Then, I’ll die, an inconsequential human being among seven billion others.
Not special. Not worth much.
I’ll have gone through the procedures required of any other human, another blip in the face of humanity.
But I’m not smart or talented or accomplished enough to even be a blip. I am a snowflake in front of a polar bear, a speck of sand in a drawing of the beach.
I’ll blend in so well, and live my life, and conform, so that I’ll be just like any other human.
Invisible.
I accept that I am smart, for a teenager. I’m mature. I enjoy challenges. I like reading and writing all the different combinations of words and ideas one could possibly come up with. I play the piano, I have since I was six years old, and I’m quite good at it.
So I live my life, writing, reading, thinking, about what life has been like for others, and for me, and what it will be like in the future.
But nevertheless, I’ll always be alone.
The thing is, I don’t really have any friends, nobody who completely understands me. Acquaintances, sure. But I don’t want to spend more than an hour with anyone but myself. I get agitated, irritated. I feel a sense of dread when I actually have to go out and deal with people. I get anxious, and tired, just at the sight of my brother – my family.

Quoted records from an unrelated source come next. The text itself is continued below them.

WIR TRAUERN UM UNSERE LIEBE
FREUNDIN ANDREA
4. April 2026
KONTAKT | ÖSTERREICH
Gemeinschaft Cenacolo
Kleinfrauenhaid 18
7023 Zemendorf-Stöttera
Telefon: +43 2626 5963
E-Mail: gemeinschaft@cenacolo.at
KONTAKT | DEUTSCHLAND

In the mornings, I don’t want to get out of my bed. That’s the joy of sleep – until I have to wake up, nobody will bother me. I have myself all to myself.
I’ve seen it everywhere. On the internet, on posters, in magazines – that not wanting to face the rest of the day and the world, staying in bed, is a sign of depression. But how is it possible not to be depressed, to hate the world and everyone within it without… without a reason to live?
I want to live like it actually means something. I want a reason. But unless you, unless somebody gives me some reason t o live… I’m done with trying so hard to figure it out.